Home News and Features Final Montpelier Budget Hearing Tonight

Final Montpelier Budget Hearing Tonight

Picture of City Hall in the spring. Photo courtesy of the City of Montpelier website.
The Montpelier City Council holds the second of two budget hearings tonight, Jan. 20, at 6:30 p.m. in a hybrid meeting. The hearing focuses on four separate bond votes totaling $27 million, and a budget that increases property taxes by 6.8%, or $184 on an average $228,000 home. Councilors will approve the final budget tonight, which is up for vote on Town Meeting Day, March 1, 2022.

However, as City Manager William Fraser pointed out in an email interview, “the overall rate (city/school/ballot items, etc.) will only increase 1.1%, which is the lowest since 2016.” 

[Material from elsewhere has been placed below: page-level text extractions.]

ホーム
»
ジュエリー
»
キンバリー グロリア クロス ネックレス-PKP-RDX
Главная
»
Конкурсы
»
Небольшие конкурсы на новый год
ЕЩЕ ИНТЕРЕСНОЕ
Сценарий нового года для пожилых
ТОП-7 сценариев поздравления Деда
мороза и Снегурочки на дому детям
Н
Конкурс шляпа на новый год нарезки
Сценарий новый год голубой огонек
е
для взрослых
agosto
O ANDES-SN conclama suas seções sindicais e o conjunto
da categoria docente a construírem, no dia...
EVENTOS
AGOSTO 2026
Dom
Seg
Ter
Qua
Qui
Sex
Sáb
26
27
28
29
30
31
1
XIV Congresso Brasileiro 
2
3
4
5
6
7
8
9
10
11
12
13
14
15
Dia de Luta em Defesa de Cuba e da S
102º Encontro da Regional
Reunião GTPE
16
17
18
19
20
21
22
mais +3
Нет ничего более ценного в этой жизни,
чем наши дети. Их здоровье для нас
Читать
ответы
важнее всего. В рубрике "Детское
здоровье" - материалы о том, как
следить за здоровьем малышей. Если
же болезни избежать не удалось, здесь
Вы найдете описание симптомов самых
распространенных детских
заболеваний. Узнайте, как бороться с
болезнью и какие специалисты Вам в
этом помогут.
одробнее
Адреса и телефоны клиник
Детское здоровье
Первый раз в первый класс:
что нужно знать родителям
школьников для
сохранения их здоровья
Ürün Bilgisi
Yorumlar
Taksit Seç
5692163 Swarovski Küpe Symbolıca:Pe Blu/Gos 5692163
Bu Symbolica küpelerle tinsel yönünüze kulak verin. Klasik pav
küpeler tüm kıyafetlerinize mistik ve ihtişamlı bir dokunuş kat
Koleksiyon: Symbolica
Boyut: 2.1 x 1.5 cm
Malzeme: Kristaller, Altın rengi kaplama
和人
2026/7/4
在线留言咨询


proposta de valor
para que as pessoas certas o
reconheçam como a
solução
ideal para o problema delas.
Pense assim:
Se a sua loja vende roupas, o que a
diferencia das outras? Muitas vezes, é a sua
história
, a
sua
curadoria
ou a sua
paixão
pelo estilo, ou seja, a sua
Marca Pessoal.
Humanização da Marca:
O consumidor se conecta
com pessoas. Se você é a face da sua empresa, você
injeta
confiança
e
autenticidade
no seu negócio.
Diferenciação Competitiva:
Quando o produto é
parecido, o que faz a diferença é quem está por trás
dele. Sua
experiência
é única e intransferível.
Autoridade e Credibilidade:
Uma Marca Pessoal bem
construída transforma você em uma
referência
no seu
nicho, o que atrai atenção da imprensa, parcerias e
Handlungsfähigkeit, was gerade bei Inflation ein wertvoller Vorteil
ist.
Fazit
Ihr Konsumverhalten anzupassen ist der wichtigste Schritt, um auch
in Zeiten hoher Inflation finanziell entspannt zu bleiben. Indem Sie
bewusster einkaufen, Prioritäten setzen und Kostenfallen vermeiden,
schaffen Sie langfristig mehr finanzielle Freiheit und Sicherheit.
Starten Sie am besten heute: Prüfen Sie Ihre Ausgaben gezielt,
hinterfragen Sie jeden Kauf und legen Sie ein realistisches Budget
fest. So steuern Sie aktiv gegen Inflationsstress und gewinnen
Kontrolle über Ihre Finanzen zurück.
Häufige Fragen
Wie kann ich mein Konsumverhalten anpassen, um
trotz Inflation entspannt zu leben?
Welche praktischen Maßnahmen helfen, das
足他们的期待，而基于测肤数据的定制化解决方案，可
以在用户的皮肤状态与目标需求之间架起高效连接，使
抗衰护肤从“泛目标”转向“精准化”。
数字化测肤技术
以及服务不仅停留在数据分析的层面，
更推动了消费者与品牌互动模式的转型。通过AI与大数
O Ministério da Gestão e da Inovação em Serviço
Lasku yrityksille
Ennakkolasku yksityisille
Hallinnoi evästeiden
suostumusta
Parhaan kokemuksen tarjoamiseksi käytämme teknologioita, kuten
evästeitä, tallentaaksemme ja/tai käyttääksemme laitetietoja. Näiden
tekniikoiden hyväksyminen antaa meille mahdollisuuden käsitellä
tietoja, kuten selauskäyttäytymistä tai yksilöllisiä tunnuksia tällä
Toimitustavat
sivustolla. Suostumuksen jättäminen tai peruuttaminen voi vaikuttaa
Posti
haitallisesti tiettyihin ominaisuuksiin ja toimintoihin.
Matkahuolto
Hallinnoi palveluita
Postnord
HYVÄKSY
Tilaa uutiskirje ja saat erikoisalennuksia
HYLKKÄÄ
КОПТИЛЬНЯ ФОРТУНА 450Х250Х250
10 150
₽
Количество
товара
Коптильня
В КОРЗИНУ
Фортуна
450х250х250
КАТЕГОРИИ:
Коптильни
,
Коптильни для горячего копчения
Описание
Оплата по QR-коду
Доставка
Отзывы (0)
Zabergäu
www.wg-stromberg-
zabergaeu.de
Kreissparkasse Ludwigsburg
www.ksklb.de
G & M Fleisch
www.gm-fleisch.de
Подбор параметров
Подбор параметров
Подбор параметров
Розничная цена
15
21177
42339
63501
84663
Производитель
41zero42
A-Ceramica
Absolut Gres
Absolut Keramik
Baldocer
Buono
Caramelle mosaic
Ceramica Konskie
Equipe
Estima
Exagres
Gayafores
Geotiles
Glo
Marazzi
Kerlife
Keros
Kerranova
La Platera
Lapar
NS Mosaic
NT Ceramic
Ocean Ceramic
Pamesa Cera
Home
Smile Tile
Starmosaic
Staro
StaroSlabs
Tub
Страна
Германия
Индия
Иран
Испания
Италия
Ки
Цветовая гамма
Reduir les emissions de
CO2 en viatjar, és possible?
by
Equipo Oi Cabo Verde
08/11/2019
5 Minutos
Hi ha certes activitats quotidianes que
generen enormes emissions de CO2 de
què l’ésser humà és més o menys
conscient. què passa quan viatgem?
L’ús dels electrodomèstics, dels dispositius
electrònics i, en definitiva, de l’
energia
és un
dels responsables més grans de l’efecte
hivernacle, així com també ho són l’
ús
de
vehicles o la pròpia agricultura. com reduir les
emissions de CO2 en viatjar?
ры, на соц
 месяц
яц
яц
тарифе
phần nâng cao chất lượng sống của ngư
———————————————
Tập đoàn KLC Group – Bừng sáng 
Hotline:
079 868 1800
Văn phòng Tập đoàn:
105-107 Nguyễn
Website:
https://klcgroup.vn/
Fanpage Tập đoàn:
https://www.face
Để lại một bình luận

The $16,139,422 budget represents an increase of $1,432,828, or 9.74% in expenses over the prior year. 

One of the issues residents brought up during the Jan. 12 budget hearing is a $1.5 million bond vote for the purchase of the former Elks Club property on Route 2 in Montpelier. If purchased, the property is slated for recreational use, including trails, a new recreational facility (currently projected at costing $6 million), nordic skiing, and more. During the meeting, Fraser told councilors several times that the city may actually need another $500,000 for the purchase. At approximately 10:30 p.m., four hours after the meeting started, the council went into executive session; after returning, they voted to authorize Fraser to pursue the “purchase process of the country club property based on parameters we discussed in executive session.”

Since then, Fraser said, “I  have spoken with the land owner and we may sign a purchase-and-sale agreement contingent on passage of the bond.”

“Two million [dollars] for the Elks club … seems like an awful lot of money for the residents of Montpelier to be putting forth for a recreation area,” said resident Jody Petterson. “I would like to see …housing … for people to be able to move to our city and … add to our tax base. I would like to see a lot of that land go to a good developer to develop.”

The remaining bond vote projects did not garner much discussion, but they included over $9 million for infrastructure projects throughout the city, including:

  • An overhaul of East State Street that includes complete reconstruction from the corner of State and Main to College Street. This will include new water and sewer lines installed underground; a rebuild of the surface; and correction of an ongoing sewer overflow problem.
  • $1.8 million for an array of smaller infrastructure improvements, including $600,000 for Confluence park, which matches private funds and grants; $550,000 for Phase 1 of the Main Street Corridor Plan; $250,000 for street lighting upgrades and converting downtown to LED lighting; $250,000 for a pellet heating system at the Department of Public Works, replacing the oil-fueled system; and $165,000 for Marvin Street slope failure.
“It’s a very comprehensive project. It will probably take a couple years to complete given its complexity and size,” Fraser said during the budget hearing. Debt payments for the infrastructure projects are split between the general budget (paid for through property taxes) and the water and sewer fund (paid for through usage fees). 

A bond vote for a  $16.4 million wastewater treatment plant upgrade was not discussed by residents at the Jan. 12 hearing. 

While $27 million in bonds did not generate much discussion, residents at the Jan. 10 hearing did talk about a $30,000 line item to fund payments to committee volunteers who may otherwise not be able to participate. Recommended by the Social and Economic Justice Advisory Committee, the money would pay $50 per meeting to people who request it, no questions asked. The idea is for parents or those struggling to make ends meet to be able to participate in city government, “to help us get a broader group of people,” Fraser said.

Phyllis Rubenstein, who said she supports the purchase of the Elks Club property, also  said she has served on the Montpelier Conservation Commission for three years, and “I for one would not request any money. At the Montpelier Conservation Commission there are people with kids, and it’s a struggle and the kids are in the background at the Zoom meeting. I understand the goal is to increase diversity. I just question if this is the right way to do it.”

Didi Brush wanted to know how the city will measure increased participation based on the new funding. 

Councilor Jay Ericson said use of the stipend “would be a no-questions-asked process where folks, if they were involved in a committee, could request the funds. It would not be a blanket ‘everyone who attends the meeting would get a stipend.’ The city does not want to be in the business of trying to verify income … we want to expand engagement with our community here.”